Selain itu, Global Short Official Selection 3 diselenggarakan di Teater Asrul Sani, Taman Ismail Marzuki, dilengkapi sesi Q&A singkat yang memperkaya pengalaman penonton. Di CGV Grand Indonesia, penonton juga disuguhkan beberapa sesi Q&A yang memadukan penayangan film dan diskusi kreatif. Program Made in HK memutar film Band Four, dilanjutkan sesi diskusi dengan pembicara Day Tai, komposer musik film asal Hong Kong, dan dimoderatori oleh NatapLayar, membahas proses penciptaan skor musik yang memperkuat cerita film.

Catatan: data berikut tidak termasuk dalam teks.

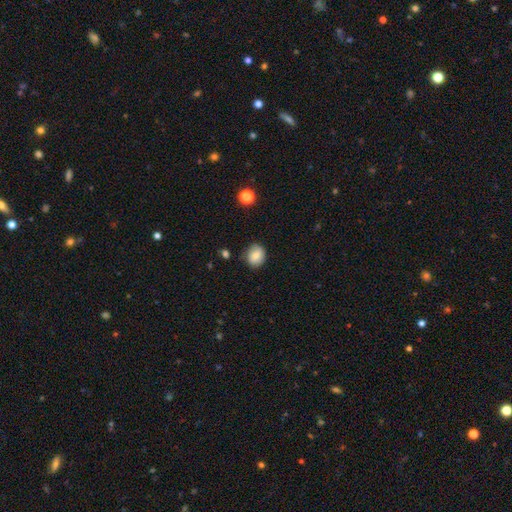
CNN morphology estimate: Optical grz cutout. It shows a smooth galaxy with no disk features (80%) that is round (67%). Merging: none (80%).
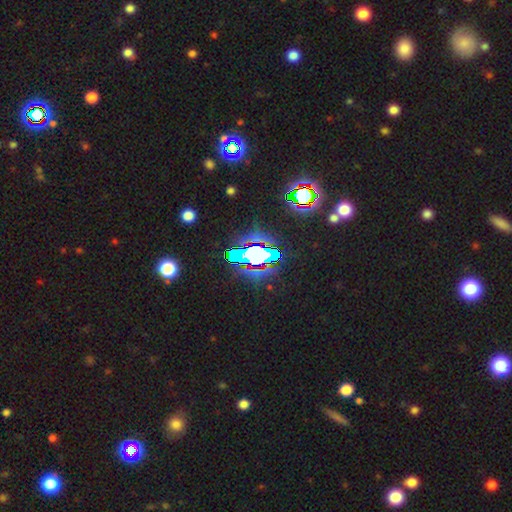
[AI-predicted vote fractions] A star or artifact, not a galaxy (67%).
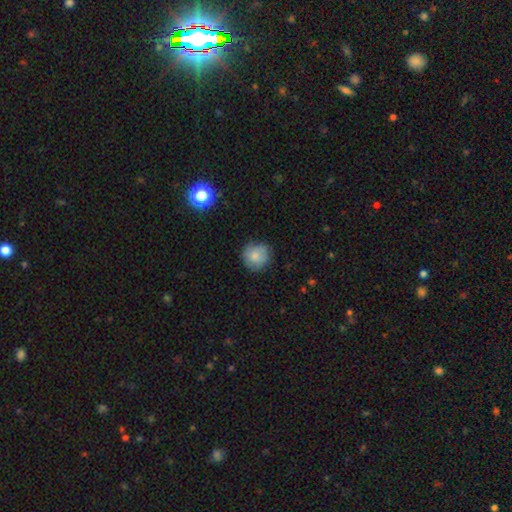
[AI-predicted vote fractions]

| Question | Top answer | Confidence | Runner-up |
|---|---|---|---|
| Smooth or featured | smooth | 80% | featured or disk (11%) |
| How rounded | round | 92% | in between (8%) |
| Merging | none | 78% | minor disturbance (17%) |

Film Stuntman karya Albert Leung juga dibahas secara mendalam, menghadirkan pandangan sutradara mengenai aksi dan narasi khas sinema Hong Kong. Dari Indonesia, film Tale of the Land dibedah bersama sutradara Loeloe Hendra, production designer Sigit D. Pratama, dan produser Yulia Evina Bhara & Amerta Kusuma, membahas proses kreatif, desain produksi, dan kolaborasi dalam menghasilkan narasi lokal yang kuat. Film Pesugihan Sate Gagak karya Etienne Caesar juga menjadi sorotan, mengajak penonton memahami perspektif sutradara dalam mengeksplorasi kisah horor Indonesia yang kaya akan mitos lokal.

Forum Industri dan Pertukaran Kreatif

Sore harinya, Galeri Indonesia Kaya menjadi tuan rumah sesi Industry Talks – The Thrill & Jumpscare of Genre Films, bagian dari JFWNET–Industry Program, sebagai forum untuk jejaring dan pertukaran industri bagi para profesional film. Sesi menghadirkan Jack Lai (sutradara, Hong Kong) dan Martin Lee (programmer BIFAN, Korea Selatan), dimoderatori Devina Sofiyanti. Martin Lee menekankan bahwa genre adalah bahasa universal yang bisa menjadi hiburan sekaligus refleksi sosial. Jack Lai menceritakan secara naratif bagaimana tradisi aksi Hong Kong membentuk pendekatan naratifnya, menjadikan genre sebagai jembatan antar budaya dan generasi.

Program Made in HK di CGV FX Sudirman menampilkan Short Compilation yang menyoroti wajah baru sinema Hong Kong, penuh eksperimen, berani, dan emosional. Sutradara Siu Koom Ho Jason Delon berbagi tentang upayanya mengekspresikan identitas kota dan energi generasi muda secara autentik melalui film pendek. Film Herstory: Pavane for an Infant karya Chong Keat Aun menghadirkan refleksi mendalam tentang ingatan, kehilangan, dan perspektif perempuan Asia, membuka ruang diskusi yang kuat di tengah festival.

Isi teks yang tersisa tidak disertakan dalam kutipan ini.